*** Opening of Given text ***

As for the radeon I found some interesting Issues:

- If a VBO gets bigger than 32 Mb it won't be allocated in V-Ram but in the AGP-Ram. So you schould avoid making your VBO's to big.
- If you save you Vertices one after another (interleaved) you end up with a better performance than if you make a VBO for each component (pos, uv etc) though this comes in handy if a Vertexbuffer would exceed 32mb otherwise.
- A good way is a Vertexbuffer and an Indexbuffer. The Vertexchache seems big enough so you don't suffer a performance hit compared to a bunch of TriStrips.
- If Vertex-Size gets bigger than 32byte you suffer a performance drop.
- Texturing is pretty cheap while lightning limits the maximum throughput to (on my card) 30 MTris/s. (So lightning becomes the bottleneck with the consequence that Vertexformat and Drawmethod becomes rather unimportant performance-wise.)
- You can use hundreds of DrawCalls to draw a VBO without a big performance dropp. (Lets say 300 Triangle-Strips)
- Binding VBO's (unlike binding textures) seems to be rather cheap, too! So it might be a good idea to have a set of VBO's for every mesh instead of one big Vertex-Cache for all.

I found this information pretty valuable. Perhaps you can make some experiments on you systems and drop in your results!

-lith

Clootie
15-03-2004, 06:12 PM
Some comments:
1) IIRC VBO is analog of DirectX VertexBuffers, so same optimizations apply
2) If Vertex-Size gets bigger than 32byte you suffer a performance drop. - Have you tried 64byte vertices?

lithander
15-03-2004, 07:23 PM
1.) Oh I didn't know that :-/ Could have saved me a lot of time! Do you know any good resources that I could read?

2.) I compared GL_C4F_N3F_V3F (40byte) with GL_T2F_N3F_V3F (32byte) and some other smaller formats. Using Vertex/IndexBuffer the throughput reached about 90 MTri/s for bigger VBO's. When using the 40byte big Format I got never more than 75 MTris/s often very much below. (pretty unstable from test to test)
So I guessed that it had to do with the Vertex-Size being bigger 32byte. It might be though, that it's just an unusual format or whatever... any other theorys?

-lith

Clootie
16-03-2004, 06:26 PM
Comment about 64byte vertex size was about caching vertex data. In most GPU's vertices cached based on 32 byte cache line. So if you have pretty random access to your data (say due to progressive mesh adaptation) and you native format is 60bytes then it may be better to add some "garbage" and get 64byte vertex. But these are pretty corner cases - just for example.

In your examples you are using not just differently sized vertices but different vertices. So not only vertex size, but triangle setup can limit you in this case (it needs to setup interpolation for 2 additional vectors). Try to use the same vertex format with different stride between them.

*** Close of Given text ***
*** Opening of Listed records ***

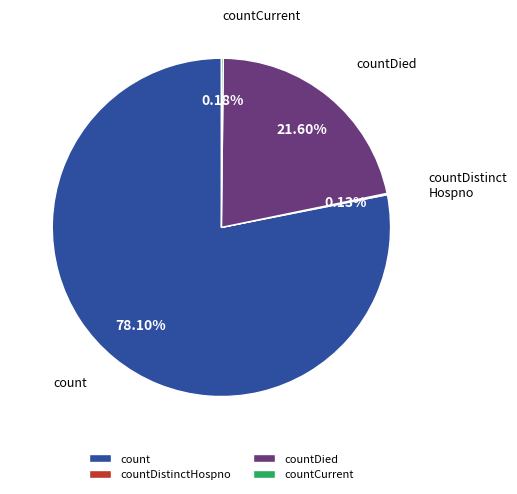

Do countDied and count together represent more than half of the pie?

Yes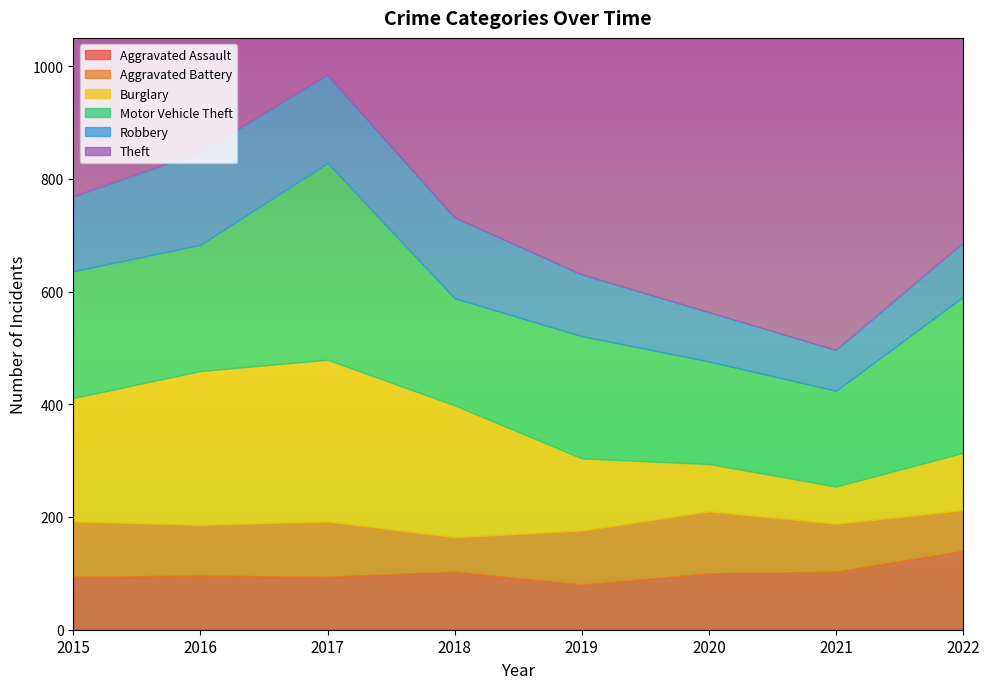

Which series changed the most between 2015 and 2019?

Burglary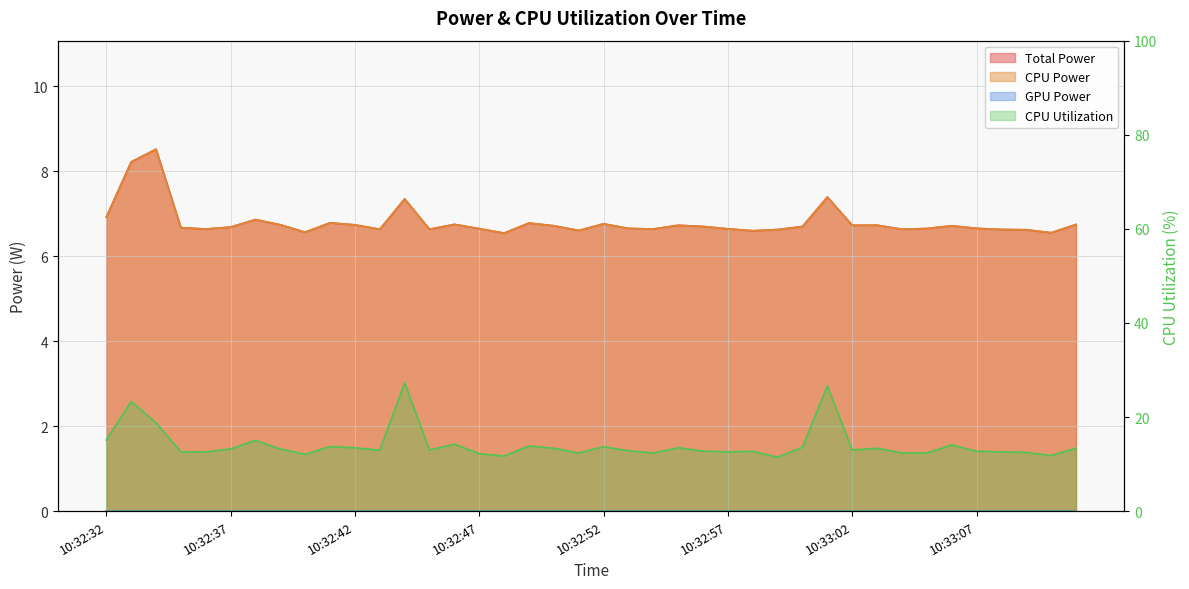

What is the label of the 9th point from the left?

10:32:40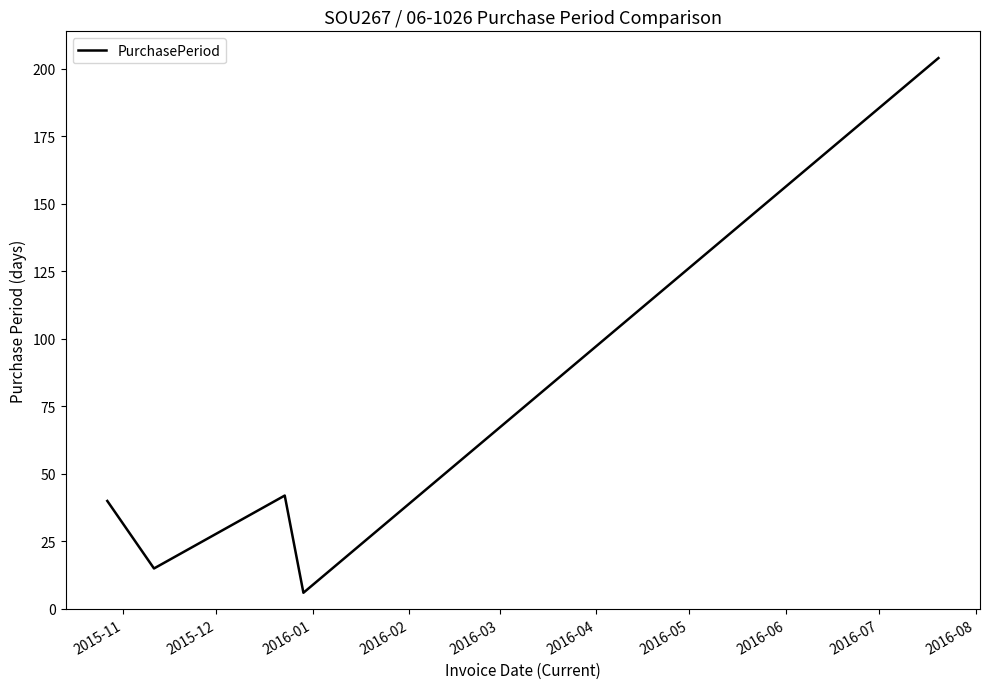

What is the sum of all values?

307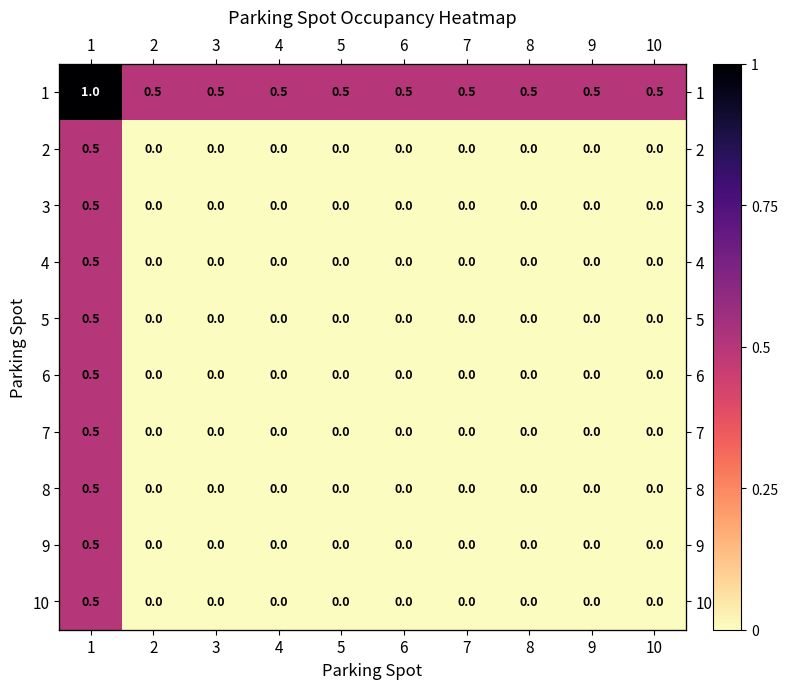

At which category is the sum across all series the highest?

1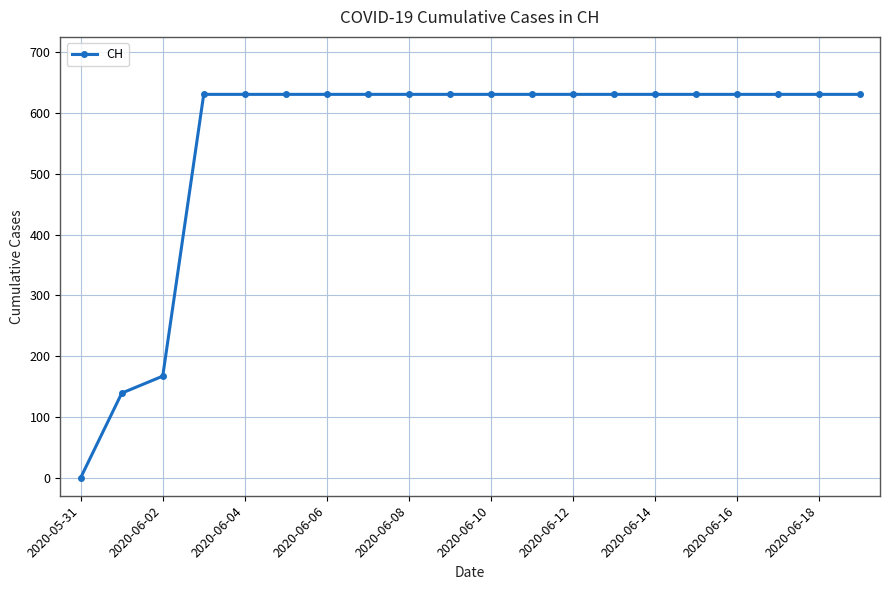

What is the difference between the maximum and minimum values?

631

*** Close of Listed records ***

→ Parts of the exercise:
A. Summarize the forum thread on vertex buffer performance in two sentences.
B. Set down the part of the forum thread on vertex buffer performance starting at "- A good way" and ending at "say 300 Triangle-Strips)".

→ Responses:
A. A poster reports Radeon findings: VBOs over 32 MB are placed in AGP memory, interleaved vertices perform better than separate per-component buffers, vertices larger than 32 bytes cause a performance drop, lighting limits throughput, and both binding VBOs and issuing hundreds of draw calls are cheap. A reply notes that VBOs are analogous to DirectX vertex buffers, explains that most GPUs cache vertices in 32-byte lines so padding to 64 bytes can help in corner cases, and points out that the poster's test compared different vertex formats, so triangle setup may be the limit and the same format should be tried with different strides.

B.
- A good way is a Vertexbuffer and an Indexbuffer. The Vertexchache seems big enough so you don't suffer a performance hit compared to a bunch of TriStrips.
- If Vertex-Size gets bigger than 32byte you suffer a performance drop.
- Texturing is pretty cheap while lightning limits the maximum throughput to (on my card) 30 MTris/s. (So lightning becomes the bottleneck with the consequence that Vertexformat and Drawmethod becomes rather unimportant performance-wise.)
- You can use hundreds of DrawCalls to draw a VBO without a big performance dropp. (Lets say 300 Triangle-Strips)